--- begin ---

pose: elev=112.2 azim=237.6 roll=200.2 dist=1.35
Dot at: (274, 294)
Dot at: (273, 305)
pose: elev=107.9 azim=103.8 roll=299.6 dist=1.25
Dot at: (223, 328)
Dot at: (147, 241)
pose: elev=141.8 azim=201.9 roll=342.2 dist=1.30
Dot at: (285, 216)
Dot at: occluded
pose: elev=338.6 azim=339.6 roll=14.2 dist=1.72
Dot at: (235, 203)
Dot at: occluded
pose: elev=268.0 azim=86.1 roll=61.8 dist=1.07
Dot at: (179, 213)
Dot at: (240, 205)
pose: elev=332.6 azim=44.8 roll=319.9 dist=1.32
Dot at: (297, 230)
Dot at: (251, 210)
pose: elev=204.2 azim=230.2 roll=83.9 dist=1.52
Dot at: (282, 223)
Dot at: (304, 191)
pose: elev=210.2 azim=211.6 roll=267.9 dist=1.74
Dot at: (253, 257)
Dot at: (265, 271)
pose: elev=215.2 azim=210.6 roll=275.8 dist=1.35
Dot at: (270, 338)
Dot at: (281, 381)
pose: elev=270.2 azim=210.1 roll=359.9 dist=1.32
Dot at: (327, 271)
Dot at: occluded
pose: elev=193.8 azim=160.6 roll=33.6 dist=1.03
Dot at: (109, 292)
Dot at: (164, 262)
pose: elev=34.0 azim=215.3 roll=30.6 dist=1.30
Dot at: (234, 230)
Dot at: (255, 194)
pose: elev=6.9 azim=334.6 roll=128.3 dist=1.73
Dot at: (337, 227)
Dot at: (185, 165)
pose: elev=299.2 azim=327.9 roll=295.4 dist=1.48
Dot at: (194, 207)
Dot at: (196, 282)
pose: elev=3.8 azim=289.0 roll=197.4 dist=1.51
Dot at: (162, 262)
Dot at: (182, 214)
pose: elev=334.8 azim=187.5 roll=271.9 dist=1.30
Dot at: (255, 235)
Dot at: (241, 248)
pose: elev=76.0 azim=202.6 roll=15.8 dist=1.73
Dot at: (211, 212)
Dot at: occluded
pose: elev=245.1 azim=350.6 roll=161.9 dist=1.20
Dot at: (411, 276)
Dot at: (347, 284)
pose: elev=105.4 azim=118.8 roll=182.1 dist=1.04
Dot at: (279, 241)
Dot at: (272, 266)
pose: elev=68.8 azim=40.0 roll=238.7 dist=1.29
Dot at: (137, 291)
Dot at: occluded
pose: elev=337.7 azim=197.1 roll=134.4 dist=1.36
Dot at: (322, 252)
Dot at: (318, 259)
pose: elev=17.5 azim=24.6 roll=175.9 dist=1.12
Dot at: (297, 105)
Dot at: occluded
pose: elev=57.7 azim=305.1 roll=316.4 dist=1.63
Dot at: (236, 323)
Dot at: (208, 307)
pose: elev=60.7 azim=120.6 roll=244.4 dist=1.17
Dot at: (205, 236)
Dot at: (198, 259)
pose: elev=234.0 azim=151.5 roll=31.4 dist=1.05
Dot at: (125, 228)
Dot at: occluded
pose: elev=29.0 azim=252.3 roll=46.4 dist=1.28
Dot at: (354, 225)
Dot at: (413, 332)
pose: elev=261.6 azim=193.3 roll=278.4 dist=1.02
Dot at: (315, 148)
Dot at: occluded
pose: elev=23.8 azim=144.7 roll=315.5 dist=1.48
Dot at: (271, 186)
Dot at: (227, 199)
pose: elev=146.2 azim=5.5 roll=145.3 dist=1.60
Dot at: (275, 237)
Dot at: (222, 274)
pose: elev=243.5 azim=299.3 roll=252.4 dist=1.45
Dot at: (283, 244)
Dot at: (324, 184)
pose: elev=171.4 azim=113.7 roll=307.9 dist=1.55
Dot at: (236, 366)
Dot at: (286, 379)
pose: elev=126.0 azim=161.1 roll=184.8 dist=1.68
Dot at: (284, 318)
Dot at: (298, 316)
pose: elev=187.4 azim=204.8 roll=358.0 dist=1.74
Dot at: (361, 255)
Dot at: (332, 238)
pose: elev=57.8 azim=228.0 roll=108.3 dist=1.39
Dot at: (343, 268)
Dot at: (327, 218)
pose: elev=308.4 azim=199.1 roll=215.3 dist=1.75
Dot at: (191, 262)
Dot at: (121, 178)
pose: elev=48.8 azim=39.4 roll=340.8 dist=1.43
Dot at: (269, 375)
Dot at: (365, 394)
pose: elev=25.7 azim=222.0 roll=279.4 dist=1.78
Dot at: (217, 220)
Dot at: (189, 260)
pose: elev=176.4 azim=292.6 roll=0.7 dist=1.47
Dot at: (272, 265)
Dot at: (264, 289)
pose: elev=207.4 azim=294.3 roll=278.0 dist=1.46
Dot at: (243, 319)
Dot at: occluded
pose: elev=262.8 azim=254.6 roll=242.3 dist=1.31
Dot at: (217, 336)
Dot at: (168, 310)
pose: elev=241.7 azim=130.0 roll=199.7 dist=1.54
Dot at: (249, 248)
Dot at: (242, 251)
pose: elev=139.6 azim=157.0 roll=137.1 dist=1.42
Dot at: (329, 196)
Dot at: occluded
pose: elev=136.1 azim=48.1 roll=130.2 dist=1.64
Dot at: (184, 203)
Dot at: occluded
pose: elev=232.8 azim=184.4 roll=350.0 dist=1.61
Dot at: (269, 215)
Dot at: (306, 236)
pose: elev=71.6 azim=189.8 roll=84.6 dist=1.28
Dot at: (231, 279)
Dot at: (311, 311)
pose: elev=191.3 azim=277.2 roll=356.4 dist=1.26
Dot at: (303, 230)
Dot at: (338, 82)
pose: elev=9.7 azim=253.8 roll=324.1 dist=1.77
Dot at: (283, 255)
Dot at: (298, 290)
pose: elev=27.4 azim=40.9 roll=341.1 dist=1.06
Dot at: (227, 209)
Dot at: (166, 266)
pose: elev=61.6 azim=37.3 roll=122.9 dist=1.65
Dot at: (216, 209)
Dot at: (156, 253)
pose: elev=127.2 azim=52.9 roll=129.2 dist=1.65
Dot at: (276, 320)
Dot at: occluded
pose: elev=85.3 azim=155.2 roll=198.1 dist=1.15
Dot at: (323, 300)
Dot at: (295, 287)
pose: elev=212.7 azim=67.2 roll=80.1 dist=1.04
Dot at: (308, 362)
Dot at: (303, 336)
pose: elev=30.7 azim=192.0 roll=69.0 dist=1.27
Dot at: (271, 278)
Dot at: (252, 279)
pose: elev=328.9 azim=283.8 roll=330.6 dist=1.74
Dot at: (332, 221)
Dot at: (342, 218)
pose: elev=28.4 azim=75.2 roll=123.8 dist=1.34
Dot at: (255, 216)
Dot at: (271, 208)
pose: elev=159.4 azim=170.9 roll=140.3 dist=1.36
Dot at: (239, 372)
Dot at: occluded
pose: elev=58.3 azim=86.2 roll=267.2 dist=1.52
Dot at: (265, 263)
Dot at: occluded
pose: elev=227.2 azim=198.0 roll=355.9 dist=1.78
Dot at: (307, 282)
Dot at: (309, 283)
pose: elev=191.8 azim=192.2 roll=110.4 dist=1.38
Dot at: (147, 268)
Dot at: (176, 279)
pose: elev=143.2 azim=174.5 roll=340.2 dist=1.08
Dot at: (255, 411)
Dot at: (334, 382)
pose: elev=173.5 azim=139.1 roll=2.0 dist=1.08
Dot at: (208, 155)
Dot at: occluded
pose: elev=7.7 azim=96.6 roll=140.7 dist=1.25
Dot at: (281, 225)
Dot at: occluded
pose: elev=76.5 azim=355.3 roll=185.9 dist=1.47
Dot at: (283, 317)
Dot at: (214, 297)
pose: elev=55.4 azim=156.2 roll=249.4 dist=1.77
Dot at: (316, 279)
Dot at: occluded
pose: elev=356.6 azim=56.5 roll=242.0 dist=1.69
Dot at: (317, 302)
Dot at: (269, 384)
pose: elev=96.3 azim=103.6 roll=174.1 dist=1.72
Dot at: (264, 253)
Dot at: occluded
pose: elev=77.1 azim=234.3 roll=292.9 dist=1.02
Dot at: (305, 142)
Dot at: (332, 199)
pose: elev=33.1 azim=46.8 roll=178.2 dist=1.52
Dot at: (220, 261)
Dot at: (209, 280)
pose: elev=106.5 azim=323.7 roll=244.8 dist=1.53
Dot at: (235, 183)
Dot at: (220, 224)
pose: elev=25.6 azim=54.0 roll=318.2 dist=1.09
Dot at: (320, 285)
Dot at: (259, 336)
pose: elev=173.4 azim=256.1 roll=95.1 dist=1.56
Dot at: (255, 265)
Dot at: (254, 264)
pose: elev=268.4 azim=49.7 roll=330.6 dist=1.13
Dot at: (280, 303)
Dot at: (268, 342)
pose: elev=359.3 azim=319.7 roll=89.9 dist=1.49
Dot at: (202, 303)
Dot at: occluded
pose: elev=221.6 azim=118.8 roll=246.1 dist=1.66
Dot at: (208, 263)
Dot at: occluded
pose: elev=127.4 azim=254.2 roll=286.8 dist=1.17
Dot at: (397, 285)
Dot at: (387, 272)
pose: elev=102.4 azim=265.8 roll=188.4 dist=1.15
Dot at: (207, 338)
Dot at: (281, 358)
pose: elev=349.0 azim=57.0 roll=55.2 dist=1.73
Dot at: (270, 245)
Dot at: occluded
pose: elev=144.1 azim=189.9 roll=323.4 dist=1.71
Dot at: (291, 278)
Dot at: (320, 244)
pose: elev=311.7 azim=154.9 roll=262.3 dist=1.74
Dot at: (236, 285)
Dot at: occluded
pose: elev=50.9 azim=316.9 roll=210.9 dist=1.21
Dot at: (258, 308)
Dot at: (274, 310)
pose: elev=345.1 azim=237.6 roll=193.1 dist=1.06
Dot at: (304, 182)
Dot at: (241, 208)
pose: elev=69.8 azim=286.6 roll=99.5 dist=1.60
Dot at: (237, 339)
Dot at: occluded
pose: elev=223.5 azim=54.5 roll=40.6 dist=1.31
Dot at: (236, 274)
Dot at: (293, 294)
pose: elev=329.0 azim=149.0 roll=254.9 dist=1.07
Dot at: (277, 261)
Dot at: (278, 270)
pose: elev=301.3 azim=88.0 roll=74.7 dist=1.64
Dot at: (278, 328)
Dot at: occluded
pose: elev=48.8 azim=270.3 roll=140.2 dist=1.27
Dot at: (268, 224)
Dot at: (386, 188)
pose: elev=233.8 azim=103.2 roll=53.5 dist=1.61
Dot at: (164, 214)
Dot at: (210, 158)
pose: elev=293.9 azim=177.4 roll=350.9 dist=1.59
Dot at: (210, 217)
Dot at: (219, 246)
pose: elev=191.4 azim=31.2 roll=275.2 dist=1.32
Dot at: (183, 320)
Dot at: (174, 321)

--- end ---

EXERCISE INSTRUCTIONS
Starting at the line containing "pose: elev=48.8 azim=270.3" and ending at the end of the listing, rewrite those lines with "pose" swapped for "camera" and nothing else changed.

CORRECT ANSWER
camera: elev=48.8 azim=270.3 roll=140.2 dist=1.27
Dot at: (268, 224)
Dot at: (386, 188)
camera: elev=233.8 azim=103.2 roll=53.5 dist=1.61
Dot at: (164, 214)
Dot at: (210, 158)
camera: elev=293.9 azim=177.4 roll=350.9 dist=1.59
Dot at: (210, 217)
Dot at: (219, 246)
camera: elev=191.4 azim=31.2 roll=275.2 dist=1.32
Dot at: (183, 320)
Dot at: (174, 321)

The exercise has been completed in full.